Anthropic Alleges Massive Illicit Data Extraction by Rival AI Labs
Anthropic, the developer of the Claude family of AI models, has publicly accused three prominent artificial intelligence laboratories—DeepSeek, Moonshot AI, and MiniMax—of conducting large-scale, unauthorized campaigns to extract capabilities from its systems. The company asserts these operations violated its terms of service and regional access restrictions, potentially undermining safety protocols and international export controls.

The Scale and Method of the Alleged Campaigns
According to a detailed statement from Anthropic, the three labs generated over 16 million total exchanges with Claude using approximately 24,000 fraudulent accounts. The company says it identified these campaigns through a combination of IP address correlations, metadata analysis, infrastructure indicators, and corroborating evidence from industry partners.
The core technique employed, as described by Anthropic, is “distillation.” Distillation is a standard machine learning process where a smaller, more efficient model is trained to mimic the outputs of a larger, more capable model. While frontier AI labs commonly use distillation internally to create optimized versions of their own systems, Anthropic alleges the competitors used it to illicitly replicate Claude’s advanced reasoning, coding, and tool-use capabilities.
Breakdown of Alleged Activity by Lab
Anthropic provided specific estimates for each lab’s activity:

- DeepSeek: Reportedly conducted more than 150,000 exchanges, with a focus on reasoning tasks and eliciting detailed, step-by-step explanations to generate training data for its own models.
- Moonshot AI: Allegedly carried out over 3.4 million exchanges, targeting agentic reasoning, coding proficiency, and computer use capabilities.
- MiniMax: Accounted for the largest share, with more than 13 million exchanges. Anthropic noted it detected this activity while it was ongoing and observed distinct traffic shifts following the release of new Claude models, suggesting the extraction was responsive to Anthropic’s updates.
Safety and Security Risks of Illicit Distillation
Anthropic warns that models built through such unauthorized distillation may lack the comprehensive safety guardrails embedded in Claude. These guardrails are designed to mitigate risks in sensitive areas like cyber operations, the generation of biological threats, and other forms of misuse. The company argues that by replicating restricted capabilities, these activities could circumvent U.S. export controls aimed at limiting the proliferation of advanced AI technology to certain foreign entities.
“When a model’s capabilities are extracted without its safety training and constitutional principles, you’re effectively creating an unsecured copy of powerful functionality,” explained a technical brief from Anthropic’s safety team. This creates a dual risk: the original model’s protective measures are bypassed, and the derivative model’s development lacks the rigorous oversight applied by its creator.

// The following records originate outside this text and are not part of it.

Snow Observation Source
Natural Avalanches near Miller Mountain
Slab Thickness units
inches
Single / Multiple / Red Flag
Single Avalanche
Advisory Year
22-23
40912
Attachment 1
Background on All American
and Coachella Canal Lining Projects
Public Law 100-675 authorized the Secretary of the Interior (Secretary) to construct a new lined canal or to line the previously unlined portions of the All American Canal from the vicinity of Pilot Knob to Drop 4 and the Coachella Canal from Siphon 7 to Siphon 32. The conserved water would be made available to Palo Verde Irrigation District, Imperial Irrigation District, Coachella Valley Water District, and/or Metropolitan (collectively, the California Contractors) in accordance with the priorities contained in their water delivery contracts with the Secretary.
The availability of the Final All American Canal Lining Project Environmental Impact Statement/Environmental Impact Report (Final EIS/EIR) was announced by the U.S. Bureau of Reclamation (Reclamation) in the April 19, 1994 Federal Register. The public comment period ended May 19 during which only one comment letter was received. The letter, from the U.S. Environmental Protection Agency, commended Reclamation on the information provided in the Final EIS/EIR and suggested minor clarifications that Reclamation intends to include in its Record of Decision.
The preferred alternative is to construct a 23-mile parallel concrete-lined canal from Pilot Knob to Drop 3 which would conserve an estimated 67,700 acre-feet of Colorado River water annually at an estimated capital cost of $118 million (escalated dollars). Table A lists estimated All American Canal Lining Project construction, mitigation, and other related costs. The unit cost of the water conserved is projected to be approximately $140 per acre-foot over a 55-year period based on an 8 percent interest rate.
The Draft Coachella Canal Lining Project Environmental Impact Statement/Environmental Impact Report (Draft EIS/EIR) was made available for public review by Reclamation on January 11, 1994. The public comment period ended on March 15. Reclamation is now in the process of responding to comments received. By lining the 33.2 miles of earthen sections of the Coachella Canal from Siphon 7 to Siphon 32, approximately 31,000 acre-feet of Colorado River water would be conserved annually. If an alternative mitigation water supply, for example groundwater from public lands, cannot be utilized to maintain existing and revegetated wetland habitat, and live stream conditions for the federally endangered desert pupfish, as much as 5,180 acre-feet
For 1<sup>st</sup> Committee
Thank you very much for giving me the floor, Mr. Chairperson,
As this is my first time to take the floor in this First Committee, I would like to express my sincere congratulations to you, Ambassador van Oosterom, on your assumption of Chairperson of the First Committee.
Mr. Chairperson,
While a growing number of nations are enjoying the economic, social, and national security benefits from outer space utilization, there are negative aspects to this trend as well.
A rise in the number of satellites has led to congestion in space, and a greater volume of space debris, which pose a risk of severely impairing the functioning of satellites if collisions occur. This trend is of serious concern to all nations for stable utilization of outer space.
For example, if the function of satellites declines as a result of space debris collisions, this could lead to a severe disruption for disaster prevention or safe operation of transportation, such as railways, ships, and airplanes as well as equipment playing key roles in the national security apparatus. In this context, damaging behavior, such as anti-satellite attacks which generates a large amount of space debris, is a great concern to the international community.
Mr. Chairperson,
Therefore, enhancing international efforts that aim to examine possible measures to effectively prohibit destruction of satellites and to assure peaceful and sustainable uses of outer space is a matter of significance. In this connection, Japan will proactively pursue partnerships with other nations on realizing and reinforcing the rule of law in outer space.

Anthropic’s Countermeasures and Industry Call to Action
In response, Anthropic says it has implemented several defensive measures. These include deploying new behavioral detection systems to identify anomalous usage patterns, strengthening account verification protocols, and sharing intelligence with industry peers and relevant authorities. The company is also developing product and API-level safeguards aimed at reducing the effectiveness of large-scale distillation without degrading the experience for legitimate users.
However, Anthropic stresses that solving this systemic issue requires broader collaboration. “Addressing large-scale distillation will require coordinated action across AI labs, cloud providers, and policymakers,” the company stated. This call to action highlights the growing tension between open research, commercial competition, and national security concerns in the rapidly evolving AI landscape.
This report is based on Anthropic’s public statements and technical analysis. DeepSeek, Moonshot AI, and MiniMax have not yet issued formal responses to the specific allegations as of the time of publication. The situation underscores the intensifying scrutiny on data practices and intellectual property in the frontier AI sector.